I did not understand it at first. What had happened. Till the men stood back and I saw the stains on their clothes and I went rushing to him — and Nur came faltering into the room following her mother’s scream -still naked, trailing her towel behind her — and saw her father lying on the diwan, his eyes closed, and ran to him. I saw the blood spreading on the diwan under him and caught hold of the child. And Mirghani came to me and said, ‘I shall go fetch Husni Bey’ and Anna said, ‘Get the doctor. Get Milton Bey and Sa’d Bey el-Khadim. Quickly.’ And she was on her feet and unbuttoning his shirt: ‘Can you turn over, my love?

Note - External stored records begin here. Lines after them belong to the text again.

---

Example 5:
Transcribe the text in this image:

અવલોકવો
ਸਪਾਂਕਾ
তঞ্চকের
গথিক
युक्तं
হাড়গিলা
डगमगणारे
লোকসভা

Can we turn you over?’ Nur wriggled out of my arms — ‘Papa is hurt,’ I said, ‘he’s hurt’ — and she was kissing his face and trying to get to the wound: ‘Shall I kiss your hurt away?’ He opened his eyes. ‘Kiss my cheek, ya habibti, and go put your sleeping clothes on.’ Fudeil had brought the medicine box and Anna was pulling out bandages and bottles and cotton wool and as they were turning him on his side he saw her holding the lengths of bandages and he said ‘Are you going to tie up your hair again?’ and closed his eyes. She cut his shirt, and she was speaking to him all the time as she bathed his wound and staunched it with cotton wool and held her hand tight over it. I came close and said ‘Abeih?’ and he opened his eyes and said ‘Layla? They’ve done it -the dogs —’ and I said ‘Who ya Abeih? Who?’ and he said, ‘There are plenty of dogs. Don’t be afraid. Send for mother. And put Nur to bed. And see to Sabir.’ Sabir’s wound was in the shoulder. He had thrown himself over my brother when the shots rang out.